From the records below, copy each line in which the string "type" occurs.

** Opening DATA FOR REVIEW block **

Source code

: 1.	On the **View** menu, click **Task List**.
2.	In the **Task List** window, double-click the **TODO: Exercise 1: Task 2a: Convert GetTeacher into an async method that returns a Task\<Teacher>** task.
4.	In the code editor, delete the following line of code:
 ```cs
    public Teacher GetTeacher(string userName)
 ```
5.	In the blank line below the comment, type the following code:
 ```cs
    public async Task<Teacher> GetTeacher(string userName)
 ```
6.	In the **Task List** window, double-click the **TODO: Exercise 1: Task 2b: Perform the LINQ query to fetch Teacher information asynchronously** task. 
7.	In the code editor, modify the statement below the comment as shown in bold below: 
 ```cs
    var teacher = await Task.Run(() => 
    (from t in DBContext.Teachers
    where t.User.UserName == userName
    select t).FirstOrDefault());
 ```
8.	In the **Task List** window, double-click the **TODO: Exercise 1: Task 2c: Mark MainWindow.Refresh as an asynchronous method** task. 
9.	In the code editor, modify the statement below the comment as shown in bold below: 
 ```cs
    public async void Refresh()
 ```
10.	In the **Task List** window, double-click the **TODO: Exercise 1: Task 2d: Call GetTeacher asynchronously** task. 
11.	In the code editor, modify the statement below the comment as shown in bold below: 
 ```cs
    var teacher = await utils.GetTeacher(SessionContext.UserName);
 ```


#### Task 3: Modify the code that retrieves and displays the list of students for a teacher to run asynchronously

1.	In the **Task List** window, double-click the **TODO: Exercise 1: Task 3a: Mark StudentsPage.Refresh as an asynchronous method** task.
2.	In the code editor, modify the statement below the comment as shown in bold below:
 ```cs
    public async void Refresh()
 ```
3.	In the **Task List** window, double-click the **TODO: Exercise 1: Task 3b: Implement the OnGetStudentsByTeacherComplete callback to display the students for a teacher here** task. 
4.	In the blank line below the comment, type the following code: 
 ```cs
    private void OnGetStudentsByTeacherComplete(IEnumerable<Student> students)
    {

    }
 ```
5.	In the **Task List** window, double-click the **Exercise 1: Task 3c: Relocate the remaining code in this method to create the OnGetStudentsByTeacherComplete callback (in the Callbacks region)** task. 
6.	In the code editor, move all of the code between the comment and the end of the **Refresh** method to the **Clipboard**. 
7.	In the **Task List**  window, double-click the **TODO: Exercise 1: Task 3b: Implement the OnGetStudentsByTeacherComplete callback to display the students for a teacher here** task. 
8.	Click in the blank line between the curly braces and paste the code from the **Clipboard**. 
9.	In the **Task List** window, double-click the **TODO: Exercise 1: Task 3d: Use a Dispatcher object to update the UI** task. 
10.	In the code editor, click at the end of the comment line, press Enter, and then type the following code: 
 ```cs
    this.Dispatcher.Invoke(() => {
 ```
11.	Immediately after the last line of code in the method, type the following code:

** Closing DATA FOR REVIEW block **

**ANSWER TO THIS TASK**
5.	In the blank line below the comment, type the following code:
4.	In the blank line below the comment, type the following code: 
10.	In the code editor, click at the end of the comment line, press Enter, and then type the following code: 
11.	Immediately after the last line of code in the method, type the following code:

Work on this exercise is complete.